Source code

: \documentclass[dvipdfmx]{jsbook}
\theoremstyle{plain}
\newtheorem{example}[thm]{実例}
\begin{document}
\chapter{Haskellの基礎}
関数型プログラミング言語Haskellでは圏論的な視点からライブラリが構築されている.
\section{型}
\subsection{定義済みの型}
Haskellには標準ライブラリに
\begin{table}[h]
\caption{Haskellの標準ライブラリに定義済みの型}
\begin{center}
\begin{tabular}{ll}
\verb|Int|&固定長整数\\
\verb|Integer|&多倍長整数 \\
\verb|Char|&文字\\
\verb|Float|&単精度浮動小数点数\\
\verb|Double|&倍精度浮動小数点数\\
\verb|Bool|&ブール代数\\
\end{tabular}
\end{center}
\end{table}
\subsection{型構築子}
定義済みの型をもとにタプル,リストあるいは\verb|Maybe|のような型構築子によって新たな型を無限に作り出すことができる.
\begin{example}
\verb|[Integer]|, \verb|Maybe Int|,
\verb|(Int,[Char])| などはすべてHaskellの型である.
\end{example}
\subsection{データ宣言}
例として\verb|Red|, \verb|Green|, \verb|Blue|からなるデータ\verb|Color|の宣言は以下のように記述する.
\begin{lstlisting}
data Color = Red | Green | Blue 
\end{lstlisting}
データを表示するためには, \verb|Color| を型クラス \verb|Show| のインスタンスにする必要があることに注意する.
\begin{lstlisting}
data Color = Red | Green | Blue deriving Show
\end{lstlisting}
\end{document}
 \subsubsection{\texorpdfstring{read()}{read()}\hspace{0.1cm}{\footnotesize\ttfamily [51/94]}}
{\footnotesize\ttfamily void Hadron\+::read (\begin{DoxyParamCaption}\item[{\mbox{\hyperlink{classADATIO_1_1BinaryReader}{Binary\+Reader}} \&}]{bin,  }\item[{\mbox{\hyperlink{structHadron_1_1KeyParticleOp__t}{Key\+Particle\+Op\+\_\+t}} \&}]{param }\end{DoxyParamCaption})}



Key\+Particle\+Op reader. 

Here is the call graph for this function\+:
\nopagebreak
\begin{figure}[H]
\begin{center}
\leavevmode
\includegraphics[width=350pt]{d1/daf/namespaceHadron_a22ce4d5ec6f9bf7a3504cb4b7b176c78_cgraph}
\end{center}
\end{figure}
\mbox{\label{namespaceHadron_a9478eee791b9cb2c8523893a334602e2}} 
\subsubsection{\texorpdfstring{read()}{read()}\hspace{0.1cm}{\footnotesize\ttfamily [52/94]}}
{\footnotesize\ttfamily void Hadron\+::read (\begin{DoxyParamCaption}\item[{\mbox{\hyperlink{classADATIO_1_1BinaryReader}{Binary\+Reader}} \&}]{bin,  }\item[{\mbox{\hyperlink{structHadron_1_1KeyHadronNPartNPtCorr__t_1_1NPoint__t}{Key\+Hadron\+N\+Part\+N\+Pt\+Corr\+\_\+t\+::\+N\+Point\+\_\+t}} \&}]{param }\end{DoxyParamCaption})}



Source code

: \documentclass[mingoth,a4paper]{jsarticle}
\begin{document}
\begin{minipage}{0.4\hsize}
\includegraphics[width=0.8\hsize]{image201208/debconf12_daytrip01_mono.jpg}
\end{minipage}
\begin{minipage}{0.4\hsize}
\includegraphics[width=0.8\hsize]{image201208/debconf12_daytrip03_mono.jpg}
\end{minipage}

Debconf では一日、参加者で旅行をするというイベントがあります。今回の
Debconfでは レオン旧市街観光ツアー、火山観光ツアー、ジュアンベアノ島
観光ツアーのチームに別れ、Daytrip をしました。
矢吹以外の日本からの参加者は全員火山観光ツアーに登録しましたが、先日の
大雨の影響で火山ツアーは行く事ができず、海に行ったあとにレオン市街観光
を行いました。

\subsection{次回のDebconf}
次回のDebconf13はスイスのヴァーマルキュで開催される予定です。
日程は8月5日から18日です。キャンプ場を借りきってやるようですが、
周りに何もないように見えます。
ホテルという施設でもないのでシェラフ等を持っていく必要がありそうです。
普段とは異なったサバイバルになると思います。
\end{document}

:::::

Output the material verbatim, including every line.

● **Response for this exercise**
Source code

: \documentclass[dvipdfmx]{jsbook}
\theoremstyle{plain}
\newtheorem{example}[thm]{実例}
\begin{document}
\chapter{Haskellの基礎}
関数型プログラミング言語Haskellでは圏論的な視点からライブラリが構築されている.
\section{型}
\subsection{定義済みの型}
Haskellには標準ライブラリに
\begin{table}[h]
\caption{Haskellの標準ライブラリに定義済みの型}
\begin{center}
\begin{tabular}{ll}
\verb|Int|&固定長整数\\
\verb|Integer|&多倍長整数 \\
\verb|Char|&文字\\
\verb|Float|&単精度浮動小数点数\\
\verb|Double|&倍精度浮動小数点数\\
\verb|Bool|&ブール代数\\
\end{tabular}
\end{center}
\end{table}
\subsection{型構築子}
定義済みの型をもとにタプル,リストあるいは\verb|Maybe|のような型構築子によって新たな型を無限に作り出すことができる.
\begin{example}
\verb|[Integer]|, \verb|Maybe Int|,
\verb|(Int,[Char])| などはすべてHaskellの型である.
\end{example}
\subsection{データ宣言}
例として\verb|Red|, \verb|Green|, \verb|Blue|からなるデータ\verb|Color|の宣言は以下のように記述する.
\begin{lstlisting}
data Color = Red | Green | Blue 
\end{lstlisting}
データを表示するためには, \verb|Color| を型クラス \verb|Show| のインスタンスにする必要があることに注意する.
\begin{lstlisting}
data Color = Red | Green | Blue deriving Show
\end{lstlisting}
\end{document}
 \subsubsection{\texorpdfstring{read()}{read()}\hspace{0.1cm}{\footnotesize\ttfamily [51/94]}}
{\footnotesize\ttfamily void Hadron\+::read (\begin{DoxyParamCaption}\item[{\mbox{\hyperlink{classADATIO_1_1BinaryReader}{Binary\+Reader}} \&}]{bin,  }\item[{\mbox{\hyperlink{structHadron_1_1KeyParticleOp__t}{Key\+Particle\+Op\+\_\+t}} \&}]{param }\end{DoxyParamCaption})}



Key\+Particle\+Op reader. 

Here is the call graph for this function\+:
\nopagebreak
\begin{figure}[H]
\begin{center}
\leavevmode
\includegraphics[width=350pt]{d1/daf/namespaceHadron_a22ce4d5ec6f9bf7a3504cb4b7b176c78_cgraph}
\end{center}
\end{figure}
\mbox{\label{namespaceHadron_a9478eee791b9cb2c8523893a334602e2}} 
\subsubsection{\texorpdfstring{read()}{read()}\hspace{0.1cm}{\footnotesize\ttfamily [52/94]}}
{\footnotesize\ttfamily void Hadron\+::read (\begin{DoxyParamCaption}\item[{\mbox{\hyperlink{classADATIO_1_1BinaryReader}{Binary\+Reader}} \&}]{bin,  }\item[{\mbox{\hyperlink{structHadron_1_1KeyHadronNPartNPtCorr__t_1_1NPoint__t}{Key\+Hadron\+N\+Part\+N\+Pt\+Corr\+\_\+t\+::\+N\+Point\+\_\+t}} \&}]{param }\end{DoxyParamCaption})}



Source code

: \documentclass[mingoth,a4paper]{jsarticle}
\begin{document}
\begin{minipage}{0.4\hsize}
\includegraphics[width=0.8\hsize]{image201208/debconf12_daytrip01_mono.jpg}
\end{minipage}
\begin{minipage}{0.4\hsize}
\includegraphics[width=0.8\hsize]{image201208/debconf12_daytrip03_mono.jpg}
\end{minipage}

Debconf では一日、参加者で旅行をするというイベントがあります。今回の
Debconfでは レオン旧市街観光ツアー、火山観光ツアー、ジュアンベアノ島
観光ツアーのチームに別れ、Daytrip をしました。
矢吹以外の日本からの参加者は全員火山観光ツアーに登録しましたが、先日の
大雨の影響で火山ツアーは行く事ができず、海に行ったあとにレオン市街観光
を行いました。

\subsection{次回のDebconf}
次回のDebconf13はスイスのヴァーマルキュで開催される予定です。
日程は8月5日から18日です。キャンプ場を借りきってやるようですが、
周りに何もないように見えます。
ホテルという施設でもないのでシェラフ等を持っていく必要がありそうです。
普段とは異なったサバイバルになると思います。
\end{document}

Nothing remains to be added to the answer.